(a) When an employee is to be disciplined, the Division Head or Department Head shall have the charges against the employee reduced to writing, with one (1) copy to be delivered to the employee at the job site and a copy delivered to the local Union President's office. Delivery to the employee shall be deemed to have occurred if the charges are hand-delivered, or in the event that hand-delivery fails, placed in the U.S. mail. Delivery at the employee's home will be utilized as a last resort - normally where time is of the essence. Delivery to the local Union President's office shall be deemed to have occurred if the charges are hand- delivered, sent by facsimile (fax) transmission, left at the office with a Union representative or Union employee, or placed in the U.S. mail using certified or registered mail, return receipt requested. Where resort to U.S. mail occurs, the date of the posting shall control and a written certification shall be provided to the Hearing Officer stating the date of mailing and address to which mailed. The employee's last known address shall be utilized.
The local Union President or Chief Steward shall be notified when an investigation begins that could lead to an infraction. In no case shall the notification be more than five (5) work days (M-F not including holidays) after the Bureau's knowledge. This notification cannot be brought up at the disciplinary hearing as an issue of failing to follow procedure.
Charges must be brought within fifteen (15) workdays (Monday through Friday, except holidays) of the Bureau notifying the Union that an investigation has begun. If the Bureau needs more time to investigate, they can request an extension in writing from the Union. However, charges must be brought within thirty (30) working days (M-F not including weekends and holidays) from the date of the incident that may lead to an infraction after the thirty (30) workday time period, the time periods under this section will start from the Bureau's verifiable knowledge of the incident. This does not preclude the parties from mutually agreeing to extend timeframes. If an employee's work related activities are being challenged through litigation, any disciplinary action that could be considered by the City may be deferred pending the conclusion of litigation. The hearing shall be held by the City's designated hearing officer on a date and time mutually agreed upon, but no more than ten (10) work days (Monday through Friday) after the charges have been served on the employee, unless mutually agreed upon otherwise. In the event the hearing cannot be held because of the absence of the employee, Division or Department Head then it shall be held within five (5) work days (Monday through Friday) after the return of the employee and/or Division or Department Head.
(b) Charges shall be preferred by the Division or Department Head and, if different, the individual originally lodging them. The designee of the City shall serve as the Hearing Officer.
(c) The employee shall have the right to be represented at such hearing by the Union. The bargaining representative shall have the right to attend any such hearing held where an employee included in the jurisdiction of the Bargaining Unit is involved.

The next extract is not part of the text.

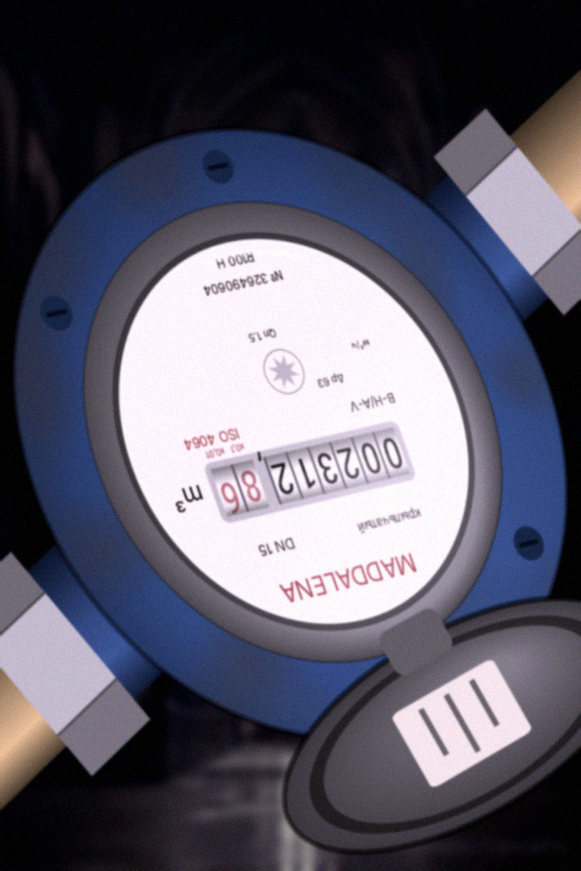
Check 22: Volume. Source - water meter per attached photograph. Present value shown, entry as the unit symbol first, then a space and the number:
m³ 2312.86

(d) The employee shall be presumed to be innocent and the burden shall be on the employer to show fault by the evidence presented at the hearing. The employee or his representative shall have the right to confront and question the accuser, the right to call and examine witnesses in the employee's behalf, the right to have all pertinent records made available, and the right to file a written answer to the charges prior to the hearing.
(e) The designee of the City shall hear only the evidence in support of the charges and only the evidence in defense of the charges and shall endeavor to ascertain the truth of the charges. The designee of the City shall make a recommendation to the Mayor on the case within ten (10) work days (Monday through Friday) following the closing of the hearing.
(f) In appropriate cases, referral to the Employee Assistance Program may be considered pursuant to the provisions of Section 2115.35, “Employee Assistance Program”.
(g) If the recommendation of the designee of the City is for dismissal or demotion, then the Mayor or designated member of the Mayor's staff shall within ten (10) workdays schedule the hearing to hear oral arguments from the parties relative to the recommended penalty. It is the intention of the parties to hold the hearing within ten (10) workdays. A fair and just decision based on the arguments submitted at the hearing will be rendered in a timely manner. Termination from employment shall not occur until the Mayor’s decision is rendered.
If the recommendation of the designee of the City is for termination, the employee will be removed immediately from his/her position and will be suspended on administrative leave without pay, unless the employee elects to use available vacation and/or compensatory time pending the Mayor's decision.
(h) Penalties imposed as a result of the hearing shall be in compliance with the Progressive Disciplinary Procedure in Section 2115.30 or the Advanced Disciplinary Procedure in Section 2115.31 or, when applicable, policies and/or Memoranda of Understanding regarding D.O.T. drug and alcohol procedures, and only those penalties agreed upon by the parties or imposed by the Hearing Officer except as otherwise provided by this agreement.